Sleep apnea is defined by episodes during which a sleeper's breathing stops. Sleep apnea episodes can last 10-20 seconds or longer and often are associated with brief periods of arousal. While individuals suffering from sleep apnea may not be aware of these repeated disruptions in sleep, they do experience increased levels of fatigue. Many individuals diagnosed with sleep apnea first seek treatment because their sleeping partners indicate that they snore loudly and/or stop breathing for extended periods of time while sleeping (Henry & Rosenthal, 2013). There are two main types of sleep apnea: obstructive sleep apnea, listed as obstructive sleep apnea hypopnea (OSAH) in the DSM-5, and central sleep apnea. Obstructive sleep apnea occurs when an individual's airway becomes blocked during sleep and air is prevented from entering the lungs. It is diagnosed if a person has at least five obstructive apneas per hour of sleep combined with breathing disturbances such as snoring and daytime sleepiness or at least fifteen obstructive apneas per hour of sleep without other symptoms. The apnea is characterized by at least ten-second disturbances in breathing. In central sleep apnea (CSA), disruption in signals sent from the brain that regulate breathing cause periods of interrupted breathing (White, 2005). Central sleep apnea is less common than obstructive sleep apnea hypopnea (OSAH) and is more commonly associated with illnesses. One of the most common treatments for sleep apnea involves the use of a special device during sleep. A continuous positive airway pressure (CPAP) device includes a mask that fits over the sleeper's nose and mouth, which is connected to a pump that pumps air into the person's airways, forcing them to remain open, as shown in Figure 1. Some newer continuous positive airway pressure (CPAP) masks are smaller and cover only the nose. This treatment option has proven to be effective for people suffering from mild to severe cases of sleep apnea (McDaid et al., 2009). However, alternative treatment options are being explored because consistent compliance by users of continuous positive airway pressure (CPAP) devices is a problem. EPAP (excitatory positive air pressure) device has shown promise in double-blind trials as one such alternative (Berry, Kryger, & Massie, 2011). Treatment of sleep apnea also involves treading comorbid medical conditions, sometimes through surgery or medications.

Describe how hormones and sleep interact.

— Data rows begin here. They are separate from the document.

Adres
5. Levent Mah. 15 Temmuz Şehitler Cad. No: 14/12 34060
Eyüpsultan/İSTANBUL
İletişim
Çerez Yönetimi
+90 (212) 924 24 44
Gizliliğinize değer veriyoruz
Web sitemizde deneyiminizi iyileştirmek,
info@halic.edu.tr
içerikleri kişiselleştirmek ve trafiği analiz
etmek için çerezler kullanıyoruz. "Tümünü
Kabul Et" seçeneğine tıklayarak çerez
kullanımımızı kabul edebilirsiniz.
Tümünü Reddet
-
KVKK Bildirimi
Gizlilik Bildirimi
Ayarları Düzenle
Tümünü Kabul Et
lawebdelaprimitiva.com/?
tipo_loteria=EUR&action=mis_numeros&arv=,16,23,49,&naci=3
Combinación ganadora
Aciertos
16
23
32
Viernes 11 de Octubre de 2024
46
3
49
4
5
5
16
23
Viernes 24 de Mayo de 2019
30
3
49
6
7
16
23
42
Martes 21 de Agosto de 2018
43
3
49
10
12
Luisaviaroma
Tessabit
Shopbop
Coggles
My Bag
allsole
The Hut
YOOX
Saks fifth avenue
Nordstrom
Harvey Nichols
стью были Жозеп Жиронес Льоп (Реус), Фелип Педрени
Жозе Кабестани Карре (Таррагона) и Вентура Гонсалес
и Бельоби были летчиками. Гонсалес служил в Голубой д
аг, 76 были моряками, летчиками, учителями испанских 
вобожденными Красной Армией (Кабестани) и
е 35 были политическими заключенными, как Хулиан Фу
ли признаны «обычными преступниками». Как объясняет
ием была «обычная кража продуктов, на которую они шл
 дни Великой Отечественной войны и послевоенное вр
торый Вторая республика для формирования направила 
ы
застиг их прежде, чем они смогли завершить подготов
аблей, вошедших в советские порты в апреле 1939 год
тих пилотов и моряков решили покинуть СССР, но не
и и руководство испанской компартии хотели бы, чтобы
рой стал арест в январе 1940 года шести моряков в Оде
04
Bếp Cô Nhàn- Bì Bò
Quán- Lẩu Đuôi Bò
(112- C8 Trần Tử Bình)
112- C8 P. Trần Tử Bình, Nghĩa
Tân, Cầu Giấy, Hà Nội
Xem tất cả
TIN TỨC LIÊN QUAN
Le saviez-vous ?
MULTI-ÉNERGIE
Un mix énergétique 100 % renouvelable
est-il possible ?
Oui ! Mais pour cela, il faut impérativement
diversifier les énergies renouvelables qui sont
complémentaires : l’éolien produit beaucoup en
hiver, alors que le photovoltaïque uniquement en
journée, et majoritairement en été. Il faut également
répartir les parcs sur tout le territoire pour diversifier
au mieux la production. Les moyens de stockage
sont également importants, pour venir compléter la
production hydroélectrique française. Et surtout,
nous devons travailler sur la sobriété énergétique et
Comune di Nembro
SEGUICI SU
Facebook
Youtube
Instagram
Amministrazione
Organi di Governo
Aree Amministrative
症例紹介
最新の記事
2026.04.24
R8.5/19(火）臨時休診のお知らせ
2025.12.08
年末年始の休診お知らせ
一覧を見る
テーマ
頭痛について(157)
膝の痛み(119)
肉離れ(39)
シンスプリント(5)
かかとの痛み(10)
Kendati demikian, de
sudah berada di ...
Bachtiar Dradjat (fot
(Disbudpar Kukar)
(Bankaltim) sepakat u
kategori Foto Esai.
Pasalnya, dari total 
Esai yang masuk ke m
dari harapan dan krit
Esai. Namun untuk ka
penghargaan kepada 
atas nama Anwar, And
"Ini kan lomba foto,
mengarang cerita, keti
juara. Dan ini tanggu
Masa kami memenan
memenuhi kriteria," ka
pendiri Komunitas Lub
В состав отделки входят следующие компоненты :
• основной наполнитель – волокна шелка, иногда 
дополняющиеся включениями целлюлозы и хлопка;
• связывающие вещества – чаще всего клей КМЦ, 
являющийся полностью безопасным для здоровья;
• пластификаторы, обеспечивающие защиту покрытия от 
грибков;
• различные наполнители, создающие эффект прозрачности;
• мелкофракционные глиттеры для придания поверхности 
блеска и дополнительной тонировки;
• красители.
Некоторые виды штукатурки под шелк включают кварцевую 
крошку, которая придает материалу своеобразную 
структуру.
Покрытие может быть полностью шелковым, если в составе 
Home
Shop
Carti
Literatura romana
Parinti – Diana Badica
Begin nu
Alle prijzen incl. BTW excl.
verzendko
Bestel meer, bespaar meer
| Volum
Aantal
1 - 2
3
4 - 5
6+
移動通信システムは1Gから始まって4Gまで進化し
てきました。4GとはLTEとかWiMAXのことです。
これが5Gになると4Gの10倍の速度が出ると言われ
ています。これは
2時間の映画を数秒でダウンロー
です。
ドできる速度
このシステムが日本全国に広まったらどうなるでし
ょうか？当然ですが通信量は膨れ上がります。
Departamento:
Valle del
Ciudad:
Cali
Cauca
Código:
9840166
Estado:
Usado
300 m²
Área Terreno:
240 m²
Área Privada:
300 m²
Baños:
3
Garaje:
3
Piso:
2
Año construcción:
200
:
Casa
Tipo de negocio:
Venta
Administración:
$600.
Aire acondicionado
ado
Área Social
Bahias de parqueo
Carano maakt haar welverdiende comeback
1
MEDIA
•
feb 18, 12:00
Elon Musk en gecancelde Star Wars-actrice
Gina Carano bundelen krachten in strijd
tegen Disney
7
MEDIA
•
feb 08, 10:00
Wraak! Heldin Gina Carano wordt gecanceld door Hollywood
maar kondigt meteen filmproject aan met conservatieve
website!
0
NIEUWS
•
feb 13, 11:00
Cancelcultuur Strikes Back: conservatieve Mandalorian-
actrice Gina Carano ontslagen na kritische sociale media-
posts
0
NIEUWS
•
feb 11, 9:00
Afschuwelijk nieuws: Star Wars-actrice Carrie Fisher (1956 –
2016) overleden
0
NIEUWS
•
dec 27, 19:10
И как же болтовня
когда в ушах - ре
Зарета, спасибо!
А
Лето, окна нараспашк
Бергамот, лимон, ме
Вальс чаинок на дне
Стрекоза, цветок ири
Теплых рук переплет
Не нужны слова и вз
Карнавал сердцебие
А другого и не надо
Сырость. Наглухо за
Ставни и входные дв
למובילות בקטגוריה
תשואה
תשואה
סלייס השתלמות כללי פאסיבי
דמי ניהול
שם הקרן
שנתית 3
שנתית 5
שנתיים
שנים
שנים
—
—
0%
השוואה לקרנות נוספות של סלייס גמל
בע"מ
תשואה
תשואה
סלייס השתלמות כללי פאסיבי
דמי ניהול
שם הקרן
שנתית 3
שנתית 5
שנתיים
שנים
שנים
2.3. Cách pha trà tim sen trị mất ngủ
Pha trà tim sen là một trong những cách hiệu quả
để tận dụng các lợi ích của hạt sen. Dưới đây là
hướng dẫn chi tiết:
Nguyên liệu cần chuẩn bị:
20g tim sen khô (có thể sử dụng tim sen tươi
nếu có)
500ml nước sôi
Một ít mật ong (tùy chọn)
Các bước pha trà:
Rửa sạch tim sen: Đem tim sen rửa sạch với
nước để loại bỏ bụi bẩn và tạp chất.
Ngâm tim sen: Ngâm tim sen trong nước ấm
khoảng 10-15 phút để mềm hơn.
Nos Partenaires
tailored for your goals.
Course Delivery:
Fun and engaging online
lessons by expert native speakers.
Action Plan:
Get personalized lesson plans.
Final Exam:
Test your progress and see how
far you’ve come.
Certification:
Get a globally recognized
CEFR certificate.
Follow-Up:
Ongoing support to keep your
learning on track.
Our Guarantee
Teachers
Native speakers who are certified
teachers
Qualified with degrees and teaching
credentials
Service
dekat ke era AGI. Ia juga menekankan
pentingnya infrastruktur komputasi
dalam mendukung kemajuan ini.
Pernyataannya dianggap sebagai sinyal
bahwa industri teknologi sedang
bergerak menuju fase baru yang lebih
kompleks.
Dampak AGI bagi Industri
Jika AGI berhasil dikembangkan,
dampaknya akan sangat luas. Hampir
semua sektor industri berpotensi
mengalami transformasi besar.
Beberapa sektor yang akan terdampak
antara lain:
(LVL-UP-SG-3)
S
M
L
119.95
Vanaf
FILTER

Sleep-wake cycles seem to be controlled by multiple brain areas acting in conjunction with one another. Some of these areas include the thalamus, the hypothalamus, and the pons. As already mentioned, the hypothalamus contains the SCN—the biological clock of the body—in addition to other nuclei that, in conjunction with the thalamus, regulate slow-wave sleep. The pons is important for regulating REM sleep (National Institutes of Health, n.d.). Sleep is also associated with the secretion and regulation of a number of hormones from several endocrine glands, including melatonin, follicle stimulating hormone (FSH), luteinizing hormone (LH), and growth hormone (National Institutes of Health, n.d.). You have read that the pineal gland releases melatonin during sleep (Figure 2). Melatonin is thought to be involved in the regulation of various biological rhythms and the immune system (Hardeland et al., 2006). During sleep, the pituitary gland secretes both FSH and LH, which are important in regulating the reproductive system (Christensen et al., 2012; Sofikitis et al., 2008). The pituitary gland also secretes growth hormone during sleep, which plays a role in physical growth and maturation as well as other metabolic processes (Bartke, Sun, & Longo, 2013).